YOUR ASSIGNMENT => Check each line below for "Interrupt" and report how many have it, nothing else.

----

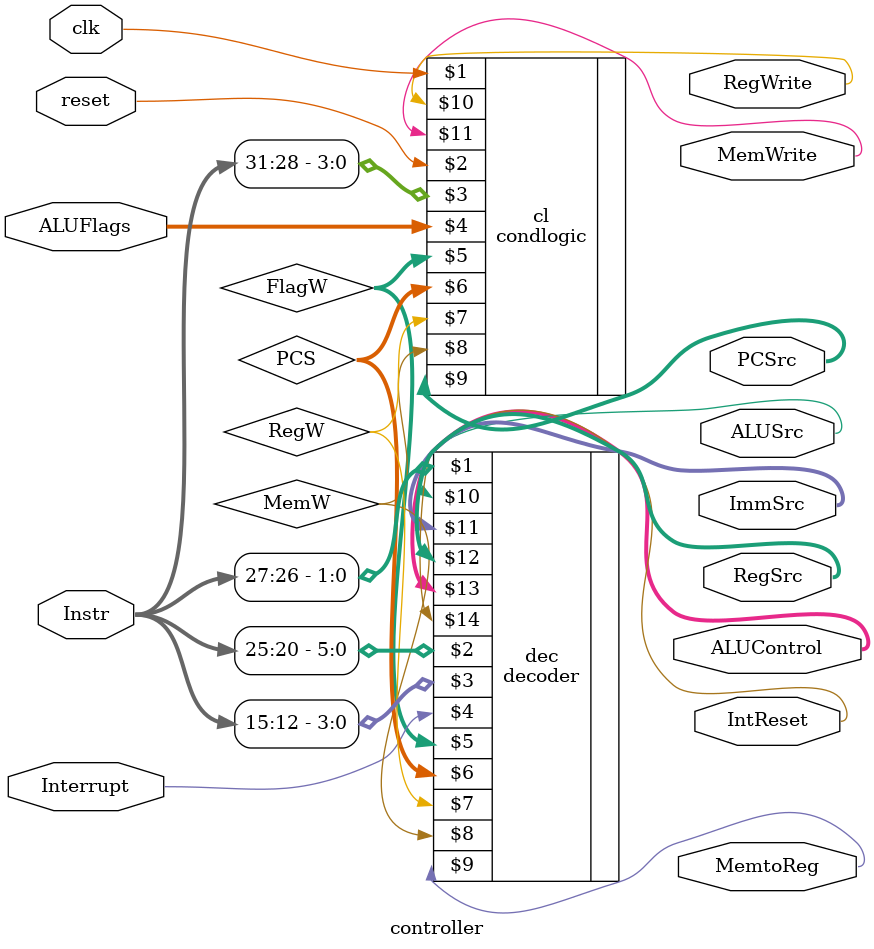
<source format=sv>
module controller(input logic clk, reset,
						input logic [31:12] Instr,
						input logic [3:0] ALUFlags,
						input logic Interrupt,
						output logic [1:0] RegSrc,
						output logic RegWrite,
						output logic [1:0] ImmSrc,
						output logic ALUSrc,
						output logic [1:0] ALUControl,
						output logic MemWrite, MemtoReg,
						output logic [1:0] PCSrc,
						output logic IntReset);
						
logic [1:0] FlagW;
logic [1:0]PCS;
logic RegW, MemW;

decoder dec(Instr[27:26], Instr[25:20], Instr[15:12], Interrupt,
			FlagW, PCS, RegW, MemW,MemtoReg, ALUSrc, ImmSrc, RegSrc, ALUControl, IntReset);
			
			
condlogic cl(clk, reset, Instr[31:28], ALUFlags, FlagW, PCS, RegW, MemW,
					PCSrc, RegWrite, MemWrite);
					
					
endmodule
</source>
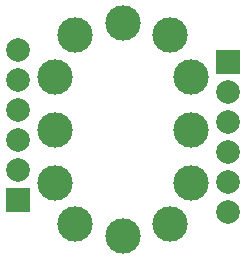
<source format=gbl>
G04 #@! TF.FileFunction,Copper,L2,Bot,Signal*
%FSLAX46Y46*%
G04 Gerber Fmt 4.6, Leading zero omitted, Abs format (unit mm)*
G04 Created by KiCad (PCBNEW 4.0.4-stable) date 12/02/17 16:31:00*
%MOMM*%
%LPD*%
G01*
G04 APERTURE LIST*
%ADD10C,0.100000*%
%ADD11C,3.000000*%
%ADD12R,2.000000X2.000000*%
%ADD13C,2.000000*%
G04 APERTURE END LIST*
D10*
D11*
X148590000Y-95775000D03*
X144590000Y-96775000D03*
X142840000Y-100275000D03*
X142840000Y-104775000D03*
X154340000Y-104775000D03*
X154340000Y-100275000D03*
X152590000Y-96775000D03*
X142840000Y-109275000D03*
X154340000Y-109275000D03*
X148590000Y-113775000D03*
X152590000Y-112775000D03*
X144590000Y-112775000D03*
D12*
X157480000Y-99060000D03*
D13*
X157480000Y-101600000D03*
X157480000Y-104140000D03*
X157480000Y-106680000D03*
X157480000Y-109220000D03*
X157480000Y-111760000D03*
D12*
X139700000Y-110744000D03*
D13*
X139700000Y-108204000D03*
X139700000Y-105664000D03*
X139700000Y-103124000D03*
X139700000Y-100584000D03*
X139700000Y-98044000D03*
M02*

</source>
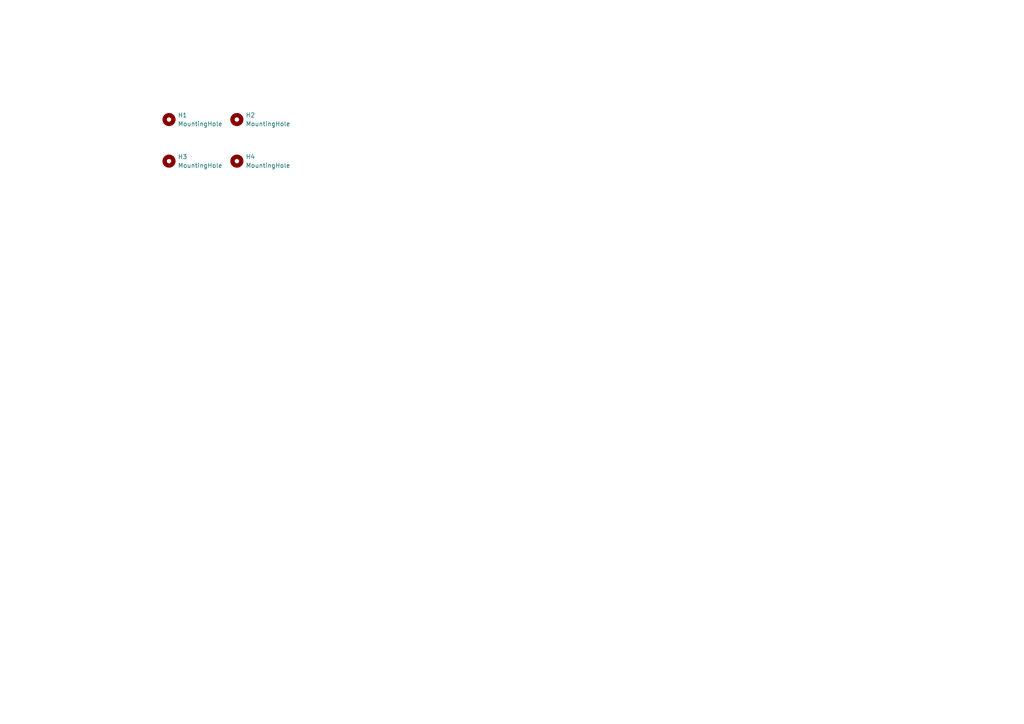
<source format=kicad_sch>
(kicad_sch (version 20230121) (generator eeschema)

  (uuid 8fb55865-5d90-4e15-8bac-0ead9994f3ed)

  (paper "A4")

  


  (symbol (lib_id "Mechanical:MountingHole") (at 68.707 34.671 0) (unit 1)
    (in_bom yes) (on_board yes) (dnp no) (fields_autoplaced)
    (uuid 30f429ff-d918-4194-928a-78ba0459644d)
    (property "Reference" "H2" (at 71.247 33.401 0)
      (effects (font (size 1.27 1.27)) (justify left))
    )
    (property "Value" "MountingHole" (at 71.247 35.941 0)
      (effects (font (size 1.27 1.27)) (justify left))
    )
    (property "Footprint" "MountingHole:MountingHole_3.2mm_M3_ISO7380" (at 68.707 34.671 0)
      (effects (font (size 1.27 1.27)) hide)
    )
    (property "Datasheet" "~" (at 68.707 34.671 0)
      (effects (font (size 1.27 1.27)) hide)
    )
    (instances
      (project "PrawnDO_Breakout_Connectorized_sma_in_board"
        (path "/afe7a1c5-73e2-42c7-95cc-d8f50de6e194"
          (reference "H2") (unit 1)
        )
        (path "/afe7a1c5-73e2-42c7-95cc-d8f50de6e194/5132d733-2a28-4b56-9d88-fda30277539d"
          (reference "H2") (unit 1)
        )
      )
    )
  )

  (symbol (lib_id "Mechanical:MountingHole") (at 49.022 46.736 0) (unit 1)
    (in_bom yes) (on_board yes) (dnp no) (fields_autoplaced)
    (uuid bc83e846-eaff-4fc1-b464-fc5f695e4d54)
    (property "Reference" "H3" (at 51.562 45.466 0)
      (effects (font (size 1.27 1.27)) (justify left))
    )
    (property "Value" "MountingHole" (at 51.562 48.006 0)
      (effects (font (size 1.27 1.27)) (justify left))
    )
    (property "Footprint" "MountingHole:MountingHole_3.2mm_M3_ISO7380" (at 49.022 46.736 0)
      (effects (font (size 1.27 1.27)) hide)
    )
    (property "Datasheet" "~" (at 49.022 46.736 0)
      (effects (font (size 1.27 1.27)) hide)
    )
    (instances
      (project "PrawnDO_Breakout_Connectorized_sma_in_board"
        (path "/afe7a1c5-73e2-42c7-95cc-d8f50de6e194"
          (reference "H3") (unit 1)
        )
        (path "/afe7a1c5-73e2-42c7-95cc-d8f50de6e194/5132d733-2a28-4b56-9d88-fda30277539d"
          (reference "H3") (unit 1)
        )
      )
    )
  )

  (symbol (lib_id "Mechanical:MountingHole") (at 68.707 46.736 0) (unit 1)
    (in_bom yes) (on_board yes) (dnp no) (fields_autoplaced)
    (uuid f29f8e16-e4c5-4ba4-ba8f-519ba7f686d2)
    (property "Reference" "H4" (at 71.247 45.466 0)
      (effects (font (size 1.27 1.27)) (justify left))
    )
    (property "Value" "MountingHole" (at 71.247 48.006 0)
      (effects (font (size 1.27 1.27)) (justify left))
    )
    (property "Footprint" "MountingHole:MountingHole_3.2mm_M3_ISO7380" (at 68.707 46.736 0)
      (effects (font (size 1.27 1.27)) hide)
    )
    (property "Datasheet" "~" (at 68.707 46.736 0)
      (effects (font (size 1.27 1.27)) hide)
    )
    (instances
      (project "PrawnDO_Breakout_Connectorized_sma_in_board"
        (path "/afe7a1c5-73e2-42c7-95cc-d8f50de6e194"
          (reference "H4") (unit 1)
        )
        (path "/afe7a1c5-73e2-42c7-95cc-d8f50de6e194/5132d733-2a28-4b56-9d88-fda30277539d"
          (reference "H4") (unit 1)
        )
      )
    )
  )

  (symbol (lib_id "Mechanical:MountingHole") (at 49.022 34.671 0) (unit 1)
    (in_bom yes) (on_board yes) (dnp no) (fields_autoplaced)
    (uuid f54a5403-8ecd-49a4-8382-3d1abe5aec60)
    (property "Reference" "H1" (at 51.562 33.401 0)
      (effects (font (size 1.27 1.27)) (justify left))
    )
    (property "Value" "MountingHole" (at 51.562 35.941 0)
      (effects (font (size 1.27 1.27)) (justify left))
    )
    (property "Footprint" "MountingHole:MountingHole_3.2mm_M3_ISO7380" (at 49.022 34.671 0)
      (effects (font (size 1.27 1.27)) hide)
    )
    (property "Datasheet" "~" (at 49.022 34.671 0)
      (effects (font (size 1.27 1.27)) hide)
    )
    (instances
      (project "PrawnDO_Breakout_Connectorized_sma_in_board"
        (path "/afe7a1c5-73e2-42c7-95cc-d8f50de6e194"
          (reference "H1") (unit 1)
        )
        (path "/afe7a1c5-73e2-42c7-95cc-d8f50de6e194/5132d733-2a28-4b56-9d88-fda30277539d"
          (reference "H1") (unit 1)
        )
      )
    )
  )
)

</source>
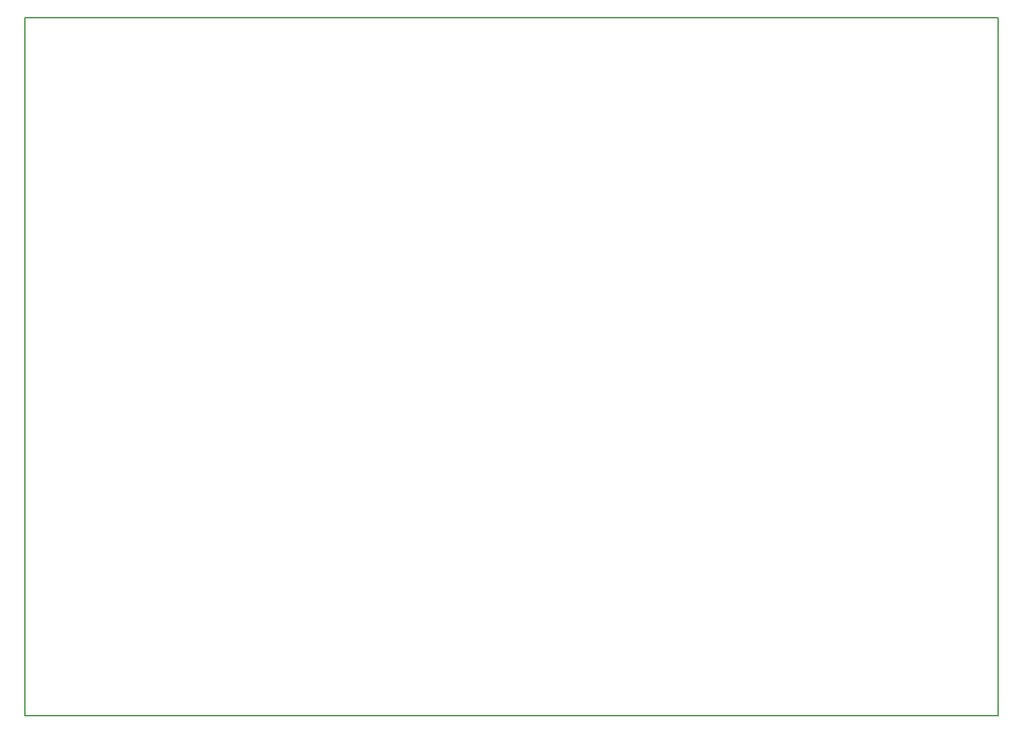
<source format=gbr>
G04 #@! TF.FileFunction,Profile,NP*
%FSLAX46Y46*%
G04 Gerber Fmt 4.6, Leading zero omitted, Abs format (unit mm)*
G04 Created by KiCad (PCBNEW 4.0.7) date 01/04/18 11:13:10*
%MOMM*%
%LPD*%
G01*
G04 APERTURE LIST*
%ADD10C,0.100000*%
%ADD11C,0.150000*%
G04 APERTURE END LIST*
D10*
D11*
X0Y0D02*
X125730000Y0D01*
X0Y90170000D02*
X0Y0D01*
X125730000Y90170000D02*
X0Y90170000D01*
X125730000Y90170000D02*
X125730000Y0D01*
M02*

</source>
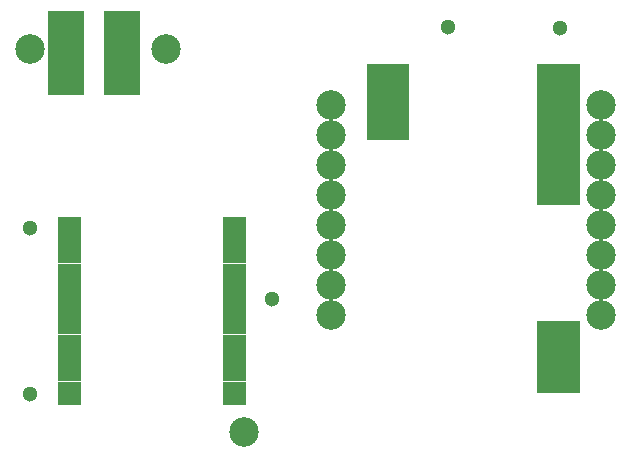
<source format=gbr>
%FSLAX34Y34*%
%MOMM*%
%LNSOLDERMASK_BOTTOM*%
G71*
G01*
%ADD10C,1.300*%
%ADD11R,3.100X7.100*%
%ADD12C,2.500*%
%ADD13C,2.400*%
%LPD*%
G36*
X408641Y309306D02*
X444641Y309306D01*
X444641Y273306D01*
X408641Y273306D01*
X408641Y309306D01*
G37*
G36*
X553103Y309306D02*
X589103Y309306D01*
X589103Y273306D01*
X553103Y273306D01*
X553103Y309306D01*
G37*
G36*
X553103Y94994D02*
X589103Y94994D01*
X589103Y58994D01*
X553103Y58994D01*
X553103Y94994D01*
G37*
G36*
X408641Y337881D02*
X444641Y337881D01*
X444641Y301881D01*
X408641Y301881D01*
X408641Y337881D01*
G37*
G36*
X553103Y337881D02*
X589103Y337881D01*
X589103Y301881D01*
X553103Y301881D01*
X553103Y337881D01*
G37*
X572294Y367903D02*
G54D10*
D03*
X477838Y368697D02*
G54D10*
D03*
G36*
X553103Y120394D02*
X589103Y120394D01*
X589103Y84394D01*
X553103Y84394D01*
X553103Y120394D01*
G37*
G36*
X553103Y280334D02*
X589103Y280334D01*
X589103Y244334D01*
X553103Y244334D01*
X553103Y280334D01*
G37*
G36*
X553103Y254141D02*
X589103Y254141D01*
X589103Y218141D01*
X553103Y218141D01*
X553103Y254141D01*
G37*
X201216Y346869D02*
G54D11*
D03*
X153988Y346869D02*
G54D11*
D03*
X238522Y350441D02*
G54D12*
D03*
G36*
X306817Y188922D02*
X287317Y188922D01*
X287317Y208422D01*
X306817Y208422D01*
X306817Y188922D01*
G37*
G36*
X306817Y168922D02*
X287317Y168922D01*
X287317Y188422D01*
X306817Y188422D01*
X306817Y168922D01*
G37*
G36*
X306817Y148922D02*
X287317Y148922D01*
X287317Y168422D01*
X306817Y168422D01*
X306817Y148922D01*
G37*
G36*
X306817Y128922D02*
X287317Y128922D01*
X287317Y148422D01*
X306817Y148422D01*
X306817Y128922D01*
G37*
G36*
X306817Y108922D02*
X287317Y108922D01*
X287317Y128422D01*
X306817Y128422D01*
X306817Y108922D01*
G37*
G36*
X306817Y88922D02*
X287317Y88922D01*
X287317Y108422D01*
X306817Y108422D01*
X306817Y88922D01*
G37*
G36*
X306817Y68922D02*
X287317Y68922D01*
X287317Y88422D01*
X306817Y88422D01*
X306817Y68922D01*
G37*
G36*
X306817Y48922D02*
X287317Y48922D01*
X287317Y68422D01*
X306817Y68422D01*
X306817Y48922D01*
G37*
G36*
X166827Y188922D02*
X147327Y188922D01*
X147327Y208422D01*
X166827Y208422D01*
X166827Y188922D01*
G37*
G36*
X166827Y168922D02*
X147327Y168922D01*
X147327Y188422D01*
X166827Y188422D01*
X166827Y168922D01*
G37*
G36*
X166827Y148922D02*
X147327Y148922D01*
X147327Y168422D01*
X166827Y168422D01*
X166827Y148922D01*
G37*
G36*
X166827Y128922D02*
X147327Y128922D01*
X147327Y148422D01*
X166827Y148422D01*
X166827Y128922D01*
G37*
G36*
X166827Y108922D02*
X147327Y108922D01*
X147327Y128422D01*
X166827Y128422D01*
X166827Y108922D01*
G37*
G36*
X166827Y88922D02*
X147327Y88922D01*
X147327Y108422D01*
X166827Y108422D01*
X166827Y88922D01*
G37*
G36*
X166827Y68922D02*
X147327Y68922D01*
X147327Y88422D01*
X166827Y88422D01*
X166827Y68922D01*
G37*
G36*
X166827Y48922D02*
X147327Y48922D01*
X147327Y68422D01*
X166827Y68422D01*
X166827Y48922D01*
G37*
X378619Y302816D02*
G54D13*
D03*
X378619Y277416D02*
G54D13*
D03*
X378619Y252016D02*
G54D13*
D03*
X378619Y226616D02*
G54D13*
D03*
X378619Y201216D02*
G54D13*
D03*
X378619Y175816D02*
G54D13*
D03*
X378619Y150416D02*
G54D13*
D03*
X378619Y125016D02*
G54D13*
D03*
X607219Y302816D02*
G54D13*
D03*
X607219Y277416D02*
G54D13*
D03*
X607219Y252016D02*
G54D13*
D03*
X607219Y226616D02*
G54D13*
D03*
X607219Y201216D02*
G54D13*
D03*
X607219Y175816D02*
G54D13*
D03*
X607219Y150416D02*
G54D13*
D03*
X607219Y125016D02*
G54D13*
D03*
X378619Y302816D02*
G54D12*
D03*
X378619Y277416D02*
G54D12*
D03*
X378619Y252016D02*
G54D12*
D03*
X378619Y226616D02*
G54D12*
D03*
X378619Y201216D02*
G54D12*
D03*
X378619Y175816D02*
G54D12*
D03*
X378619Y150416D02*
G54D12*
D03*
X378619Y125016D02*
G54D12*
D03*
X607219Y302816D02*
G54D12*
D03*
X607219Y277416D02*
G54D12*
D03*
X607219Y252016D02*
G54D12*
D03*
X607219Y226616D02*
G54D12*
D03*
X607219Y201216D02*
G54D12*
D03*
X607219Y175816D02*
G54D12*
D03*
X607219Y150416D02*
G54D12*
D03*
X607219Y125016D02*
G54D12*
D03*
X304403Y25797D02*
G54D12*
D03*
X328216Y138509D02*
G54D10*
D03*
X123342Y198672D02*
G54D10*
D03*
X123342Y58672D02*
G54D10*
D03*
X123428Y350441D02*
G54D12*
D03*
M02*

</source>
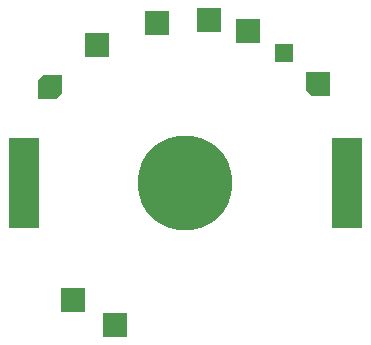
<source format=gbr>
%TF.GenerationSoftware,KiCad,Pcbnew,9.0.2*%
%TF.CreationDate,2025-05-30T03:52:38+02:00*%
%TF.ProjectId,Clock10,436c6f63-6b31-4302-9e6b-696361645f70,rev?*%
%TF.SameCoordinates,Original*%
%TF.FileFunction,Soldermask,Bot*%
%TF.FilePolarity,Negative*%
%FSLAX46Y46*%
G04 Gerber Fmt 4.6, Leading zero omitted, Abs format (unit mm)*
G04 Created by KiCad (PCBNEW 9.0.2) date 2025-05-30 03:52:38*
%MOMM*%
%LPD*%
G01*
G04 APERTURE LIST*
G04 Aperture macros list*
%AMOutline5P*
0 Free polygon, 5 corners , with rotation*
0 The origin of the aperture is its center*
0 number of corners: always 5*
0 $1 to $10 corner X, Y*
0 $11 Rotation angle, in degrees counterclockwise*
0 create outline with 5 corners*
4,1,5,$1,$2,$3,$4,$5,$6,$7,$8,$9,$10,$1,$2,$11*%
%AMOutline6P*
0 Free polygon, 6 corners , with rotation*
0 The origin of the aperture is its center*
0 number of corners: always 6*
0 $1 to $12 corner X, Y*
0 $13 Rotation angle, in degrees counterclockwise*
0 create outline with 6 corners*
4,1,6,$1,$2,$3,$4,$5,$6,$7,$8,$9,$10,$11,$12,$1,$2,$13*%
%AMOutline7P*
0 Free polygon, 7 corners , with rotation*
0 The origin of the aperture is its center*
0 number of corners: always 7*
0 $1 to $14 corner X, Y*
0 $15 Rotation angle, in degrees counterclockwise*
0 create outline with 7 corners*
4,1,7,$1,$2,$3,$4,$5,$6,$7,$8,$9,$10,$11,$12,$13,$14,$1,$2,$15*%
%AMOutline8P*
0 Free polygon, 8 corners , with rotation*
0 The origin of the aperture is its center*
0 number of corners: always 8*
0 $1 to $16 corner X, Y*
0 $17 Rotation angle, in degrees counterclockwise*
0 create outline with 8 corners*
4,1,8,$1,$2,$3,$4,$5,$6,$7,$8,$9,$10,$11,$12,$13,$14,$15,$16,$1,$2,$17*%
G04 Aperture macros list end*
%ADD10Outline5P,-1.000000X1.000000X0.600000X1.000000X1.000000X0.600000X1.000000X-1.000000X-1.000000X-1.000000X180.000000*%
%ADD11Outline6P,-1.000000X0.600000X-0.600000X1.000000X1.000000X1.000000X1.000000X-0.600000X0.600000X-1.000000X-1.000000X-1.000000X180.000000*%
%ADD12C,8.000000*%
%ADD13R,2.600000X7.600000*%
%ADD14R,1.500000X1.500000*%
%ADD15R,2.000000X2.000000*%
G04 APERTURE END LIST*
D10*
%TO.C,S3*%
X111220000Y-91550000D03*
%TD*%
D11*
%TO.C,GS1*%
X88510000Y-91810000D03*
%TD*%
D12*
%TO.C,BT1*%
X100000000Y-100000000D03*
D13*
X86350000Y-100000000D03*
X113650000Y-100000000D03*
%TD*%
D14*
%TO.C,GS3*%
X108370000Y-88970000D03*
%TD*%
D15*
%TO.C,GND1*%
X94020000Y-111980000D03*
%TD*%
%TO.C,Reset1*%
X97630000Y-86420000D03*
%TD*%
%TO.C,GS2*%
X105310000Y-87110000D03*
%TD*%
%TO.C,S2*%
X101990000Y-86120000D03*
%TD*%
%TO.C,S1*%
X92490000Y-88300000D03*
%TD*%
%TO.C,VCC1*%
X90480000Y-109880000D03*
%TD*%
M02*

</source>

----

EXERCISE ANSWER => 2